▶ _Assignment_
Count how many lines in the material below hold the word "насоса"; the reply is that number alone.

Records shown Start Marker

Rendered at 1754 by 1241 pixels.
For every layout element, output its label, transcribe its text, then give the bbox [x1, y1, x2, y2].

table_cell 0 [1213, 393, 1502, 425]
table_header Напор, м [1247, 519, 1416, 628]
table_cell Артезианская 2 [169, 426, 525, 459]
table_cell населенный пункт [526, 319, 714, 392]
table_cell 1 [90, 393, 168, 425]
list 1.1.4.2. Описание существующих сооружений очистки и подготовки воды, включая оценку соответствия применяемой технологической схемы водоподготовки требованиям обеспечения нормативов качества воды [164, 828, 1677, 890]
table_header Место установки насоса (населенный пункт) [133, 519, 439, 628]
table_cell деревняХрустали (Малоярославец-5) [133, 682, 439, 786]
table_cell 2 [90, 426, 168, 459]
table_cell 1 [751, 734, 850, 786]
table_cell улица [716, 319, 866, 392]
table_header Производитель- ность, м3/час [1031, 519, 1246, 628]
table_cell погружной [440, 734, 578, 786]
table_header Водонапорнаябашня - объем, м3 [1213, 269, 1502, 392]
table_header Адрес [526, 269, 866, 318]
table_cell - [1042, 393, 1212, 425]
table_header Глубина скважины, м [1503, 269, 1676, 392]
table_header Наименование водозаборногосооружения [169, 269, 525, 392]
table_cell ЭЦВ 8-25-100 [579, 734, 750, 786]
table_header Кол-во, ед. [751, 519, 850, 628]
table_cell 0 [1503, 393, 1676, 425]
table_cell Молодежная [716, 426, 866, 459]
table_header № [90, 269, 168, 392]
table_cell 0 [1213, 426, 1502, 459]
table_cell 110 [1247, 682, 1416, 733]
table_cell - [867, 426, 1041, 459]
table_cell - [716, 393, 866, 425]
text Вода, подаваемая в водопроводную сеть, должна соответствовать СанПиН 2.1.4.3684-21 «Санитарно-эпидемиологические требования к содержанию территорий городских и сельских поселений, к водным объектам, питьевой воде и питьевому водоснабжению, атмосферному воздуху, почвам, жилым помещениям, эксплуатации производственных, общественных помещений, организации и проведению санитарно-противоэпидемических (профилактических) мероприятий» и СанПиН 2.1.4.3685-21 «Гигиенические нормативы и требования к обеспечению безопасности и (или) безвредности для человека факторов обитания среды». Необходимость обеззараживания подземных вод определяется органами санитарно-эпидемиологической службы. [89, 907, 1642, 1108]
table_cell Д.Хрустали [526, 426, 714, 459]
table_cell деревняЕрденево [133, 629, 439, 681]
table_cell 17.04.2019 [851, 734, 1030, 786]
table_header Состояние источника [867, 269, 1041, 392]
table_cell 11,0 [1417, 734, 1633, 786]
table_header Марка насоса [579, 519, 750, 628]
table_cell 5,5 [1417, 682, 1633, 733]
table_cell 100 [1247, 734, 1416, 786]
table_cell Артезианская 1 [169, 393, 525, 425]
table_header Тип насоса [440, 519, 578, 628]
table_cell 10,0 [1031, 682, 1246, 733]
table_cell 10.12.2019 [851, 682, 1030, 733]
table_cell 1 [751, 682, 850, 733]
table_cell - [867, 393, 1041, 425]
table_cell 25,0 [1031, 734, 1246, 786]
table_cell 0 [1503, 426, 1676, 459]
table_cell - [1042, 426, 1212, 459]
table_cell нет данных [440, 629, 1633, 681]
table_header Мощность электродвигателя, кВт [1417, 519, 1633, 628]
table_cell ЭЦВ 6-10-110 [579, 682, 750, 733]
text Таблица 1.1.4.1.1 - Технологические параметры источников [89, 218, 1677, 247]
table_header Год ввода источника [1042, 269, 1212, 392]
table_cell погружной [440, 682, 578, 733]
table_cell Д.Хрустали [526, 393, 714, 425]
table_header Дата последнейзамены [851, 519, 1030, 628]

Records shown End Marker

▶ _Response to this task_
3